Tournament information
- Location: Newport, Wales
- Established: 2020
- Courses: Celtic Manor Resort (Twenty-Ten Course)
- Par: 71
- Length: 7,354 yards (6,724 m)
- Tour: European Tour
- Format: Stroke play
- Prize fund: €1,000,000
- Month played: August
- Final year: 2020

Tournament record score
- Aggregate: 266 Sam Horsfield (2020)
- To par: −18 as above

Final champion
- Sam Horsfield

Location map
- Celtic Manor Resort Location in Wales Celtic Manor Resort Location in Newport

= Celtic Classic =

The Celtic Classic was a professional golf tournament held 13 to 16 August 2020 on the Twenty-Ten Course at the Celtic Manor Resort, in Newport, Wales.
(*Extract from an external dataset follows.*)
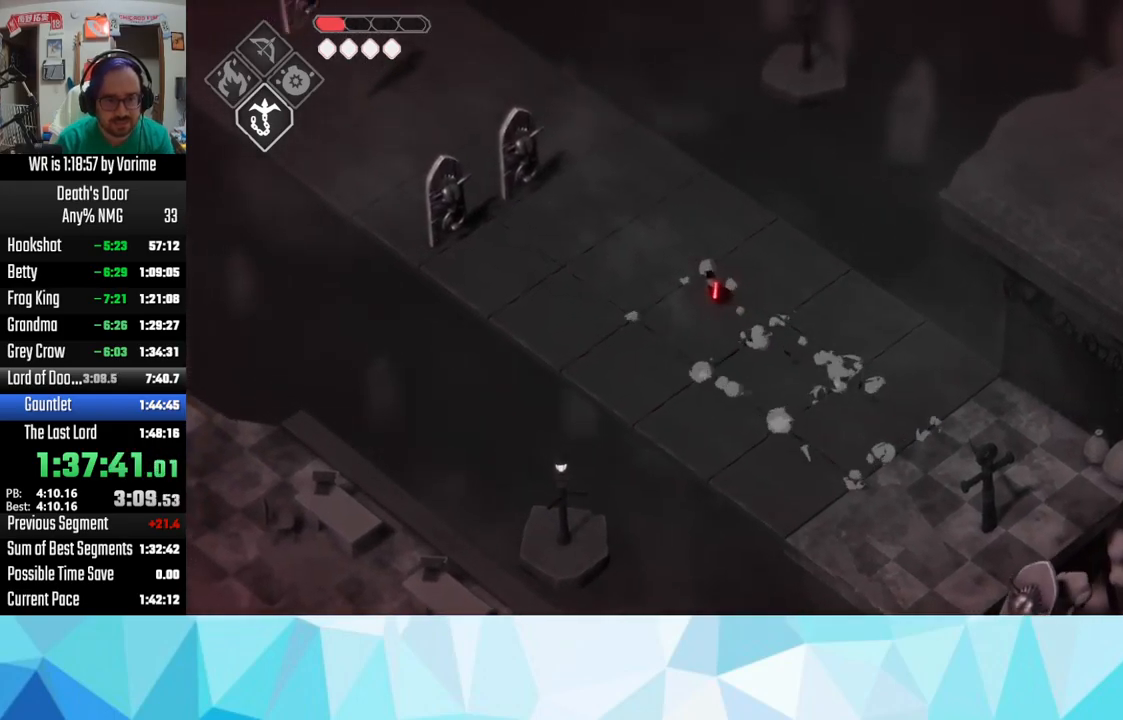
{"buttons": ["CROSS", "L3"], "left_stick": "up-left", "right_stick": "center", "events": [[384, "CROSS", "down"]]}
The tournament was a one-off event and was the fourth leg of a six-week UK swing on the European Tour during the 2020 season. It was followed by a revival of the Wales Open at the same venue. The UK swing was created as part of sweeping changes to the tour's schedule due to the COVID-19 pandemic.

On the first day of the tournament it was announced that Alexander Lévy had become the first European Tour player to return a positive test for COVID-19. He and Romain Wattel, who had been in close contact with Lévy, were withdrawn from the field.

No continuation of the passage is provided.